Now that we have a syntax tree for the ESQL/C statement,
we can take the individual pieces and reassemble them into
the equivalent Embedded SQL statements. In this example, the
only portions of the example that have to be modified are
the name of the database what we are connecting to, and the
equivalent statement for the type of lock-block identified
in the ESQL/C statement. The resulting statement looks like
this:
EXEC SQL CONNECT TO 'migrate_to' IN SHARE MODE;
The above is a very simple example and really only demonstrates
how DataDrone3 converts code that is specific to ESQL/C. The
module for converting SQL queries between databases is shared
by each of the language specific modules. Its responsibility
is to convert any code that is tagged as an SQL query from
one database to the other. This has been built into a separate
module because the code that converts SQL queries is language
independent.
An example of an SQL query that would require migration is:
SELECT
cust_id,
DECODE(SUBSTR(cust_type, 0, 1), 'A', 'a type', 'B', 'b type',
'C', 'c type', 'default')
FROM customers;
The important part of this statement is the DECODE. DB2 does
not have a DECODE, but Informix does. The DB2 equivalent is
the CASE statement. Functionally, the parser is going to break
down the query into a syntax tree in like manner as with the
ESQL/C statement above. The 'SELECT' will be placed on a branch
that will be tagged identifying this as a select query. The
database name 'customers' will be stored on a branch tagged
as the table name. The two fields will get their own branches,
identified by both the fact that they are fields to be returned
by the select query and the order that they are presented
in. The DECODE field will have additional branches for each
of the parameters passed to it. SUBSTR is different though.

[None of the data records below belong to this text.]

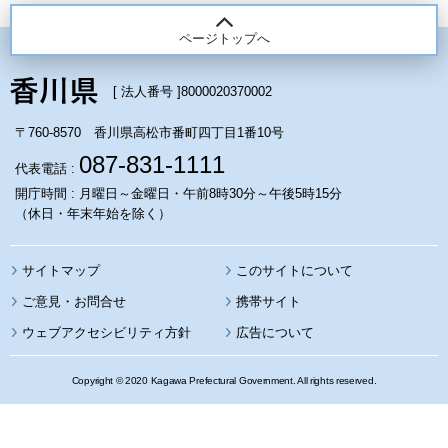
ページトップへ
[ 法人番号 ]
8000020370002
〒760-8570 香川県高松市番町四丁目1番10号
087-831-1111
代表電話 :
開庁時間 : 月曜日～金曜日・午前8時30分～午後5時15分
（休日・年末年始を除く）
サイトマップ
このサイトについて
携帯サイト
ウェブアクセシビリティ方針
広告について
Copyright © 2020 Kagawa Prefectural Government. All rights reserved.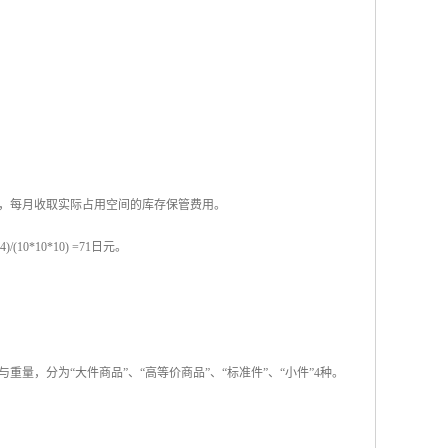
，每月收取实际占用空间的库存保管费用。
(10*10*10) =71日元。
量，分为“大件商品”、“高等价商品”、“标准件”、“小件”4种。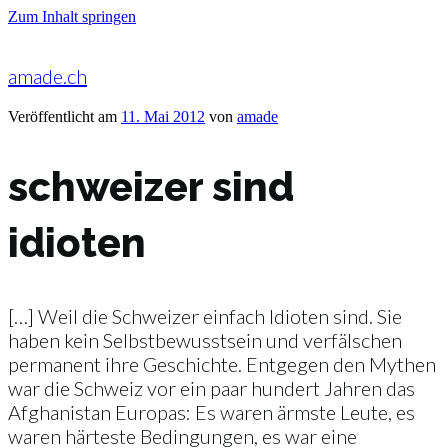
Zum Inhalt springen
amade.ch
Veröffentlicht am
11. Mai 2012
von
amade
schweizer sind
idioten
[…] Weil die Schweizer einfach Idioten sind. Sie
haben kein Selbstbewusstsein und verfälschen
permanent ihre Geschichte. Entgegen den Mythen
war die Schweiz vor ein paar hundert Jahren das
Afghanistan Europas: Es waren ärmste Leute, es
waren härteste Bedingungen, es war eine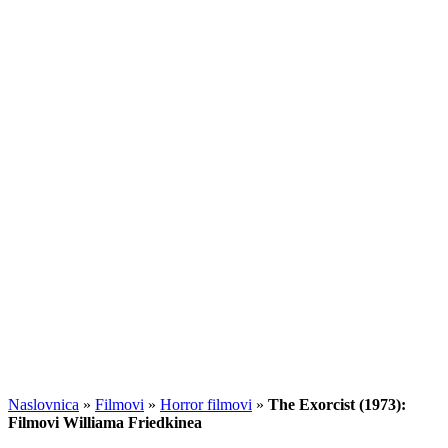
Naslovnica
»
Filmovi
»
Horror filmovi
»
The Exorcist (1973):
Filmovi Williama Friedkinea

As a statement that does not need to be translated, it will
not have separate for its parameters.
Once the entire query has been parsed into a syntax tree
the module can go to work putting it back together as a functional
DB2 query. The only changes to this example is converting
the DECODE into a CASE, and that conversion is performed once
we have the syntax tree. Simply, each of the parameters passed
to the DECODE are placed in their appropriate locations in
the CASE.
SELECT
cust_id,
CASE SUBSTR(cust_type, 0, 1)
WHEN 'A' THEN 'a type'
WHEN 'B' THEN 'b type'
WHEN 'C' THEN 'c type'
ELSE 'default'
END
FROM customers;
In conclusion, the source code migration basically happens
in three steps. First, we parse identified source code looking
for applicable portions of the code to migrate. Then, we generate
a syntax tree for the applicable code. If that code contains
an SQL query, or is an SQL query, then the SQL query is parsed
into an SQL syntax tree. Finally, we take the syntax trees,
convert any of the statements in them to their migrated equivalents,
and then put them back together again.
|